Why would Jesus need to experience EVERY SINGLE human tragedy in order to understand it, or to act to alleviate it? [2] Was he incapable of empathy or sympathy? [3] Was God just a soulless automaton until he hung on the cross and experienced millions of individual events of suffering and pain? [4] Why wouldn't such a traumatic experience convince him to do something about it right then and there, instead of leaving humanity hanging for almost two thousand years now, during which even more people have suffered the experiences that he now understands on a direct and personal level? [5] Perhaps he was driven mad by the experience?  Or perhaps his return to godhood made the whole thing so manageable that he was able to shake it off? [6] Even a single traumatic experience can completely ruin a person.  So many all at once would have forced a normal person's brain to shut down for good. [7] Maybe God cannot feel empathy or sympathy for us because his super-brain is impervious to the effects of traumatic human experience? [8]

1) Yes. Our hearts "feel" the pain of others. So in an abstract sense, we "suffer with" them when we are compassionate.

2) He didn't need to do any of it. It is just what he did. 

You don't need to physically travel to Syria and experience people's suffering there in order to empathize and feel compassion for the Syrian people. If you did, however, feel so moved by that compassion so as to travel there to provide some sort of help while suffering with them, I don't think you would find that strange at all. I think you might even admire such a person. The person whose compassion moves them to give money to help those in Syria are also commendable, but something tells me that there is something more admirable in the former case.

3) Like you said before, the image of god means the ability to empathize and be compassionate. Not only was he capable of empathy and compassion, but empathy compassion and mercy are what define the relationship between god and humanity. Mercy (which is active compassion which restores what is lacking) is the entire purpose of God becoming human.

4) No. What happened on the cross revealed something about the nature of reality. I.e. God has been with us since the moment of creation, and our sins did not turn him away. Our sins are related to our suffering, but they are not enough to keep god out of our lives. His disposition is to restore any of our lacking either in this life or the next. He has always been with us in a transcendent and abstract way even when we sin, always there calling us back to the good. In Christ however, he now suffers with us as a human in a concrete way. It isn't hidden. We can look at Jesus on the cross and see the reality of God's being so close to humanity that he even suffers what humanity suffers. In other words, how can we know that god is compassionate and merciful toward humanity? Because we can see god himself enduring all human suffering on the cross, swallow it up, and restore humanity to its fullness in the resurrection. That's what we see, anyway.
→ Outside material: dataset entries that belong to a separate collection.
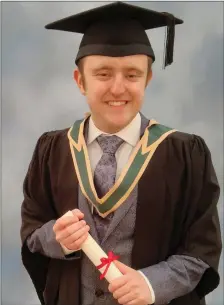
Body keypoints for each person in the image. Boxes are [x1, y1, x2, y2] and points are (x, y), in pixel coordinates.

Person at [20, 2, 222, 305]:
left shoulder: (184, 154)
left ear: (148, 79)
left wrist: (152, 284)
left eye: (132, 75)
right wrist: (56, 239)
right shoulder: (53, 151)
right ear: (80, 81)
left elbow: (201, 251)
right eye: (103, 74)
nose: (118, 88)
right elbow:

5) That's the thing. He did do something about it, right there and then. He rose from the dead. That is what awaits us all. He told us that the cross waits for us all in our own ways, but the cross is not the final chapter, and neither is death. Life has the final say, and not merely human life, but a human life which shares in the divine life. That is what awaits us. That is what awaits everyone who knows that god suffers human life in Jesus so that humanity may enjoy god's life in Jesus.
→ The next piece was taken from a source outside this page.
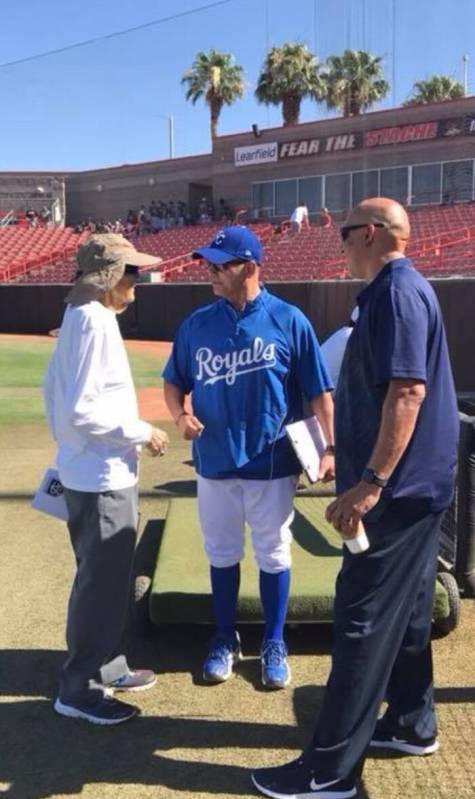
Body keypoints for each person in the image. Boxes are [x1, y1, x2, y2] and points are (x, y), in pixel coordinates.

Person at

6) Well, that's kind of what happens for Christians. Faith is a real share in the divine life. It gives knowledge of the reality of suffering, redemption, and resurrection. That divine knowledge gives new meaning to suffering and makes it manageable.

7) Maybe even sweat blood! No, seriously though, I think you're right about that.

8) Well that is the thing. God united humanity to "his super-brain". He CAN empathize and sympathize BOTH as God AND as human. As many of the church fathers were fond of saying: God became man so that man might become like god. God became human to suffer with humanity, so that humanity could enjoy divinity with god.